At age 17, Hamilton Bee was appointed as secretary for the commission that determined the border between the United States and the Republic of Texas. Sam Houston sent Joseph C. Eldridge, Thomas S. Torrey and Bee to open negotiations with the Comanche in 1843. They achieved the Treaty of Tehuacana Creek. Bee was elected to the Texas Senate in the First Texas Legislature in 1846 and served as its secretary. During the Mexican–American War, Bee served under Benjamin McCulloch's Company A of Col. Jack Hays's 1st Regiment of Texas Mounted Volunteers for a time. He transferred to Mirabeau B. Lamar's Texas cavalry company as a second lieutenant. Bee signed up for a second term in 1847—this time as first lieutenant—in Lamar's Company, which was by then a component of Col. Peter Hansborough Bell's regiment of Texas volunteers. Bee moved to Laredoafter the war. In 1848 he ran and won a seat in the Texas House of Representatives for the Third Texas Legislature. He was repeatedly re-elected and served from 1849 through the end of the Seventh Legislature, for a total of ten years in the House. In the Sixth Legislature, Bee was decisively elected Speaker of the House with 78 votes, to 1 vote each for N. B. Charlton and Pleasant Williams Kittrell.
Marriage and family
After becoming established in the Texas legislature, at the age of 32 Bee married Mildred Tarver on May 21, 1854. After marriage, they had ten children, including sons Barnard E. Bee and Carlos Bee, born while they were living in Mexico. His grandson, Carlos Bee, was born in Berkeley, California and also became a politician.

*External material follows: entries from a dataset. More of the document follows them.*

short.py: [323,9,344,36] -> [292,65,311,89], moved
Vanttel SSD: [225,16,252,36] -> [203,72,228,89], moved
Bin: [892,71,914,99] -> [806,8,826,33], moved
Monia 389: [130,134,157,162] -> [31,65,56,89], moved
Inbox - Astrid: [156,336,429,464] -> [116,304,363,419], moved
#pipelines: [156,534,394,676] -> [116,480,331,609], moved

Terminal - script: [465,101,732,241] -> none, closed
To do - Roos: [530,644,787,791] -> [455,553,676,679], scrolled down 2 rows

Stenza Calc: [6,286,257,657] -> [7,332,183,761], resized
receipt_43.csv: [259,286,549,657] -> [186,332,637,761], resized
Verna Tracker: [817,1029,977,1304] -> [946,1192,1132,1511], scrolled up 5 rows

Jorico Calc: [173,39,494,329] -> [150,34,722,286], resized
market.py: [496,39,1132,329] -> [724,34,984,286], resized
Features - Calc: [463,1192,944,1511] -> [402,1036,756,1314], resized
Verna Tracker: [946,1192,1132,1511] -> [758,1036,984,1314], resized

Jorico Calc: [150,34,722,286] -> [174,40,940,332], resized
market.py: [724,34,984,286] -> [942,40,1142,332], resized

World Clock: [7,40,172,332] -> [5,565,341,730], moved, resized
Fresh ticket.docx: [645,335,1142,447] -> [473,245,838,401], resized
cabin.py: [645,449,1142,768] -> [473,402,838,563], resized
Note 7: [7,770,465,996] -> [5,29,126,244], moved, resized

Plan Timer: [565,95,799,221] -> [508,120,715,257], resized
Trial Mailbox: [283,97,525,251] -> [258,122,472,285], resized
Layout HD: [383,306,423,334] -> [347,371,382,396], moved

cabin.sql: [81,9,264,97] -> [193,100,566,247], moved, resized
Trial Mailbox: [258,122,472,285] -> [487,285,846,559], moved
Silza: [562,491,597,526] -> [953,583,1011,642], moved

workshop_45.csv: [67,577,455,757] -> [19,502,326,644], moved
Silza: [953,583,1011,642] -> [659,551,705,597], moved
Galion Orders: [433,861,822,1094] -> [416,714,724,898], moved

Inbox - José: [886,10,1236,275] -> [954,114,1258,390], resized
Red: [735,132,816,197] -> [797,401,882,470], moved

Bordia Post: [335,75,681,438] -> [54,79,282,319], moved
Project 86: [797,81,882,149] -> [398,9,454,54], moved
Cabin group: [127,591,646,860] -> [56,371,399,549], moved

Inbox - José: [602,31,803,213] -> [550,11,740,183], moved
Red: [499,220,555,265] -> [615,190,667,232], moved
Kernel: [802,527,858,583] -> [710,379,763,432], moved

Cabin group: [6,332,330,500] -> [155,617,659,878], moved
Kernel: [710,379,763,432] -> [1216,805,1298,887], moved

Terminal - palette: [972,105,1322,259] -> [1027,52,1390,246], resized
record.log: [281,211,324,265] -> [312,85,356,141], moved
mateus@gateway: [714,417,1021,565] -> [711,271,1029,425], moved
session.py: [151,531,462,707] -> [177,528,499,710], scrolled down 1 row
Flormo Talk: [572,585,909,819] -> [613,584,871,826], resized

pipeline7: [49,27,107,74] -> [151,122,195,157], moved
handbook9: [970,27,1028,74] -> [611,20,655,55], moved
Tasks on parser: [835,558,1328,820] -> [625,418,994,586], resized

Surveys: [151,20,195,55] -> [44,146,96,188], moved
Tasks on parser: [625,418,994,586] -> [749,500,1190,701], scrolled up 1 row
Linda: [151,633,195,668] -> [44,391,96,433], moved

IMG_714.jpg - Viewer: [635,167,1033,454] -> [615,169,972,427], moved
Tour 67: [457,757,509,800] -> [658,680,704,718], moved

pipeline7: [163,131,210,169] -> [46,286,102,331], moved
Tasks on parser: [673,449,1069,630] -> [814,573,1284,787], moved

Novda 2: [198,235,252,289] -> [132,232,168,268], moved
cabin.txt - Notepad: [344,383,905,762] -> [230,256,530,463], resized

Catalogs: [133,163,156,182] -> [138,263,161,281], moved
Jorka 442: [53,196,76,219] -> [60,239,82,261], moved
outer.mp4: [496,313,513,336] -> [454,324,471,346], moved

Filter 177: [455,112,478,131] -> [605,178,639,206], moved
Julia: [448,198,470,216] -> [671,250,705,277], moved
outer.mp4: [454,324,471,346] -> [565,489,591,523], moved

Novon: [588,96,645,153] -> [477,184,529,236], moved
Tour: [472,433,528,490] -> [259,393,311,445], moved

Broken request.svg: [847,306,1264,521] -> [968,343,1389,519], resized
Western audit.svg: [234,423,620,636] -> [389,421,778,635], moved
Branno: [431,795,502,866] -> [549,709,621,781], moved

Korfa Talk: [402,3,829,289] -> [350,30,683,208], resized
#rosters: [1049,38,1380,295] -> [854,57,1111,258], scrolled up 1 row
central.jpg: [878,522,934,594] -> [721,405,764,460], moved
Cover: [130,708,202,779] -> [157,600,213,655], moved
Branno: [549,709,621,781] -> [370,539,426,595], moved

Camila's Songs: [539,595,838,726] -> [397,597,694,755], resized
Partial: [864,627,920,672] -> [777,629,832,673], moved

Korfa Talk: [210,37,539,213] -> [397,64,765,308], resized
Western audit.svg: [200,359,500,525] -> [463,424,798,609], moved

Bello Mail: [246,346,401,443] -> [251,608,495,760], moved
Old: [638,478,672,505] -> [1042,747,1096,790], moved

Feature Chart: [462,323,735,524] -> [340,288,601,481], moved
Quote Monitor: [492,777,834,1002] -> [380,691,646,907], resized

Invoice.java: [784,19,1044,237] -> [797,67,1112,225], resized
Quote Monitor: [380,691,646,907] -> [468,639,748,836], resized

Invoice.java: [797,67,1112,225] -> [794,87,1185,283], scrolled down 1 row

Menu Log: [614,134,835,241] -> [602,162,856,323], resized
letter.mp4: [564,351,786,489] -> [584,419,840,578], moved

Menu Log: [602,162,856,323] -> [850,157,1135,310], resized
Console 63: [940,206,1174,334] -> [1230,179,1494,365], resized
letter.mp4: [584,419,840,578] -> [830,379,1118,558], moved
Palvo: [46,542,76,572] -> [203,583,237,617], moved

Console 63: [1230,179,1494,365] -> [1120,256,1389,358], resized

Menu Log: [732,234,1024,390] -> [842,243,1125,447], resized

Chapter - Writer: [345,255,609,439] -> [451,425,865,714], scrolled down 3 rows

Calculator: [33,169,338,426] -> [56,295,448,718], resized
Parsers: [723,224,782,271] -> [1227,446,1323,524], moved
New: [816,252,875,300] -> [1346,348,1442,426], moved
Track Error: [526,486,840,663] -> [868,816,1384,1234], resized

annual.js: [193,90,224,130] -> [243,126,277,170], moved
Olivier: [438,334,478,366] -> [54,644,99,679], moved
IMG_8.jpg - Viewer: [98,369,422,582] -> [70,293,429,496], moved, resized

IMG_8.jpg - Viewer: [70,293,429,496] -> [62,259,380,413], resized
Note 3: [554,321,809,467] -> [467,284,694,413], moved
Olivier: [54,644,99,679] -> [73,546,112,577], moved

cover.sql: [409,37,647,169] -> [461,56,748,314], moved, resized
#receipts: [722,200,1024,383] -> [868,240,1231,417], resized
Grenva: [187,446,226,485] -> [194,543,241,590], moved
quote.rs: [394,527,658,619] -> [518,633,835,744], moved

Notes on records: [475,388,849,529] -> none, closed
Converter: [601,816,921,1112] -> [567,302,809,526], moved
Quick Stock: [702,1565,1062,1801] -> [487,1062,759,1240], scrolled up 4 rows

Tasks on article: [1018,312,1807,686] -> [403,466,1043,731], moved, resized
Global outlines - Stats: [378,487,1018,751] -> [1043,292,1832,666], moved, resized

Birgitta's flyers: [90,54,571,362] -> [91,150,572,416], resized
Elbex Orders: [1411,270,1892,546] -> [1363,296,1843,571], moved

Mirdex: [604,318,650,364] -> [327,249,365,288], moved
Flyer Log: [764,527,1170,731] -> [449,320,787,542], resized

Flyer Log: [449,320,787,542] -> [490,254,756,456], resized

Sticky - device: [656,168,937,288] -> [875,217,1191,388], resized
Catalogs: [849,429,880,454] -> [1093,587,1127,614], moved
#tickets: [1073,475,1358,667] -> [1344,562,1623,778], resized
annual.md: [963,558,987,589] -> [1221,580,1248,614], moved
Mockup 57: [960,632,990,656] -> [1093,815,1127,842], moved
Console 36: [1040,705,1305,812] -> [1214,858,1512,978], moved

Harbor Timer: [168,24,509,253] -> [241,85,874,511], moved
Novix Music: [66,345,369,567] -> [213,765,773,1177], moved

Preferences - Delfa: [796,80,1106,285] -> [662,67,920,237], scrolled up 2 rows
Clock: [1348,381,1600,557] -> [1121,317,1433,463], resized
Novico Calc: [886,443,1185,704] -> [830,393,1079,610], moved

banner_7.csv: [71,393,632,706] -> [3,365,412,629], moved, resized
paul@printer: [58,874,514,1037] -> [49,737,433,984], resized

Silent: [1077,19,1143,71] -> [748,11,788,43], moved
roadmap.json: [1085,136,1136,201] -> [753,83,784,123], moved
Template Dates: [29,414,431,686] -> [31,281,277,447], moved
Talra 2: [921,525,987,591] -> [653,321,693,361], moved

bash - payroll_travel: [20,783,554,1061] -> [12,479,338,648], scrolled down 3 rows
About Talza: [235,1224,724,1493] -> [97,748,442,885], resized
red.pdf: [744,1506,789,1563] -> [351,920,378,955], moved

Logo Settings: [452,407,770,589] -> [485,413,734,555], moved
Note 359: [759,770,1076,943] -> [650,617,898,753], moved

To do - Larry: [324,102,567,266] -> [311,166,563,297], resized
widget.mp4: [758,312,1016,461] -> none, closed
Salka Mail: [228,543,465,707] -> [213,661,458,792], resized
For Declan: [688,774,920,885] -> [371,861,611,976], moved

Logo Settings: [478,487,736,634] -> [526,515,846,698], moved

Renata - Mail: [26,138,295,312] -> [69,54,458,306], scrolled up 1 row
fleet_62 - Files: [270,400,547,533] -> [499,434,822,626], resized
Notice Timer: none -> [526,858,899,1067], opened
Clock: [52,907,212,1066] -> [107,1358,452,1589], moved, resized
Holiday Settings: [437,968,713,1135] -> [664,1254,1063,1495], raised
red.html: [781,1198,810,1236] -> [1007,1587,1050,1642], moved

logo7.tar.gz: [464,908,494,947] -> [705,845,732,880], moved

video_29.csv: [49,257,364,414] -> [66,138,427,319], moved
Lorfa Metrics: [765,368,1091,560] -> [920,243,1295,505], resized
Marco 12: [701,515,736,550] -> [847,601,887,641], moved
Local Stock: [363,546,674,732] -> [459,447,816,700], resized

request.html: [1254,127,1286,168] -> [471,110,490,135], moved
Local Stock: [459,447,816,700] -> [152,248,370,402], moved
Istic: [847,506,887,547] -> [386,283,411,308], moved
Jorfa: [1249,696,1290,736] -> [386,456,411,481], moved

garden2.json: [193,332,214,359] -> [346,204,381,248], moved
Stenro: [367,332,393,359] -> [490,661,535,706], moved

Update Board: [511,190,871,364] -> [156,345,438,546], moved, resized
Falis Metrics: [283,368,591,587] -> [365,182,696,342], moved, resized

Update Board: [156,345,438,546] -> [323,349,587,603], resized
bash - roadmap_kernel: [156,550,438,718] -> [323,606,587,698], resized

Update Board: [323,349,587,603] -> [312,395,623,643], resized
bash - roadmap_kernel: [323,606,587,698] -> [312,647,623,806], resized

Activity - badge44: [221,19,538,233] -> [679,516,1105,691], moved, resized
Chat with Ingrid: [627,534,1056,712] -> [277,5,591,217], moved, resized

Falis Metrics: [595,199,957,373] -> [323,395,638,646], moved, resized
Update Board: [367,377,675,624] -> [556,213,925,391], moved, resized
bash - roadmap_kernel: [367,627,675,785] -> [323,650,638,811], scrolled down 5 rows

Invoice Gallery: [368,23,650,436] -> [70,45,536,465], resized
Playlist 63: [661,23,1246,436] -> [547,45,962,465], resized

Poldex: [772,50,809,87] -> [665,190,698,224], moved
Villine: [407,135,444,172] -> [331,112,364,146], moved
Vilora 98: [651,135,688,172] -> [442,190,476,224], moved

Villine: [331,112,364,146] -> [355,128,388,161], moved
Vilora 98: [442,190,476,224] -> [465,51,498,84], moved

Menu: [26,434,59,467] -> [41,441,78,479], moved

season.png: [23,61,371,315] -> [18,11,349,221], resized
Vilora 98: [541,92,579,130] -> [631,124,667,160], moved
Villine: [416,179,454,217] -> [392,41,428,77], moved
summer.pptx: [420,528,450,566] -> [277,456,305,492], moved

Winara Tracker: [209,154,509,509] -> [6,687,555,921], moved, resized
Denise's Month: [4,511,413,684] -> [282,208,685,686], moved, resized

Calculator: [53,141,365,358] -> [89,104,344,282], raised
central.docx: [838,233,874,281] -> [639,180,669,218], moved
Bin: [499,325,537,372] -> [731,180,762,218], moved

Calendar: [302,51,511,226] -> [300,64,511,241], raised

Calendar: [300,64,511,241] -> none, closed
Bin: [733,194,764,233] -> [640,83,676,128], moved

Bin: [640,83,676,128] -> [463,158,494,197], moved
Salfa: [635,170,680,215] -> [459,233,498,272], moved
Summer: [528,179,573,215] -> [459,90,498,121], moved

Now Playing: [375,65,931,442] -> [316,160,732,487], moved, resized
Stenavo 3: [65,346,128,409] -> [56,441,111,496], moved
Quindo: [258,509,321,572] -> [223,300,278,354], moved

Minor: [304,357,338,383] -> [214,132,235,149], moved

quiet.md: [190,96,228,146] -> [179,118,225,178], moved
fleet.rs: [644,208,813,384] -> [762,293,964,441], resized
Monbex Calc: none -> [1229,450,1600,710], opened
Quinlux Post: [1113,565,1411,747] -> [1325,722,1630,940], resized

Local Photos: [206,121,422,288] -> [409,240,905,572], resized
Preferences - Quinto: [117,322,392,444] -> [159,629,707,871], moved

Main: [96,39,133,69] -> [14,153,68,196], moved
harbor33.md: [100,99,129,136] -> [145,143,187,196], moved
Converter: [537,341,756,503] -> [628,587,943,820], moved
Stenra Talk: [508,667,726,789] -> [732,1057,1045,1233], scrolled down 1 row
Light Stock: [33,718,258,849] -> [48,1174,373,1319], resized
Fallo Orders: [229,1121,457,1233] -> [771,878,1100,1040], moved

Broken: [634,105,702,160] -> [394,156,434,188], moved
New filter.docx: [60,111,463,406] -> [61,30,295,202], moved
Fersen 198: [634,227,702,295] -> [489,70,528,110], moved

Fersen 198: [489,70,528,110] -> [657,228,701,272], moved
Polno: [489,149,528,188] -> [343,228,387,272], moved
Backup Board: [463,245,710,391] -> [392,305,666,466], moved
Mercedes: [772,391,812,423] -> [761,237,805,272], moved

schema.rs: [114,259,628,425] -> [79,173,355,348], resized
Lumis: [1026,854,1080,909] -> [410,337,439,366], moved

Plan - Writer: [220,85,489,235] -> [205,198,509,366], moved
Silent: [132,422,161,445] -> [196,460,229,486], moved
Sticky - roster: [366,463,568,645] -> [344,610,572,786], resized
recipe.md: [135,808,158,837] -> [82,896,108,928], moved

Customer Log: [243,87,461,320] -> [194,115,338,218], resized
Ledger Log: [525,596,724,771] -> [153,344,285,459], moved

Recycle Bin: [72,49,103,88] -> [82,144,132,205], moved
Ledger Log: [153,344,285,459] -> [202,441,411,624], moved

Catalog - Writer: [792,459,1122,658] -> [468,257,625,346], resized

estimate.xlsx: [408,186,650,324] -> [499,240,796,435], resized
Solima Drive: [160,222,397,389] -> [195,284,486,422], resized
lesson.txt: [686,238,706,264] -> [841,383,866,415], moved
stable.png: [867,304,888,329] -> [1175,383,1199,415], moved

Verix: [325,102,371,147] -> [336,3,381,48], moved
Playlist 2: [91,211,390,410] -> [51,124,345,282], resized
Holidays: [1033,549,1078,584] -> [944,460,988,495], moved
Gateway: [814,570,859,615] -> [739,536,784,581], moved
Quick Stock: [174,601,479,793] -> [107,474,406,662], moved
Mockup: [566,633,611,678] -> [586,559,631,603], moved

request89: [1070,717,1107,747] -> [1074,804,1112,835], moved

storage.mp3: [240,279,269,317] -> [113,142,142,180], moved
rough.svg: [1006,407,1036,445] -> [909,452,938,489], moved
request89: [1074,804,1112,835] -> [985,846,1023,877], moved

He was elected as mayor of Hayward, California and to the California State Assembly.
Civil War
In 1861, Bee was elected brigadier general of the Texas militia and appointed as a brigadier general in the Confederate Army on March 4, 1862. Bee commanded the brigade that consisted of Carl Buchel's First, Nicholas C. Gould's Twenty-third, Xavier Blanchard Debray's Twenty-sixth, James B. Likin's Thirty-fifth, Peter Cavanaugh Woods's Thirty-sixth, and Alexander Watkins Terrell's Texas cavalry regiments. Bee was headquartered in Brownsville, where he facilitated the trade of cotton for munitions through Mexico. On November 4, 1863, he was forced to abandon Brownsville in the face of a Union expeditionary force under Major General Nathaniel P. Banks. Bee was transferred to a field command in 1864 under Lieutenant GeneralRichard Taylorin the Red River Campaign. In the Battle of Pleasant Hill, Bee had two different horses shot out from under him during a cavalry charge, but was only slightly wounded. One of Bee's brigade commanders at this time was Arthur P. Bagby, Jr., who later replaced him in command. Later, despite intense criticism of his handling of his troops, Bee was given command of Thomas Green's division in Major General John A. Wharton's cavalry corps in February 1865. After that time, he commanded an infantry brigade in Brigadier General Samuel B. Maxey's division.
Postbellum
After the war in 1869 during the Reconstruction era, Bee moved his family to Saltillo, Mexico. They lived in a self-imposed exile in Mexico until 1876. By then Democrats were regaining control of the Texas state legislature. They returned to live in San Antonio, where Bee practiced law. He was appointed the Texas Commissioner of the Office of Insurance, Statistics, and History for the 1885-1886 legislative term. After Bee died on October 3, 1897, he was buried in the Confederate Cemetery in San Antonio.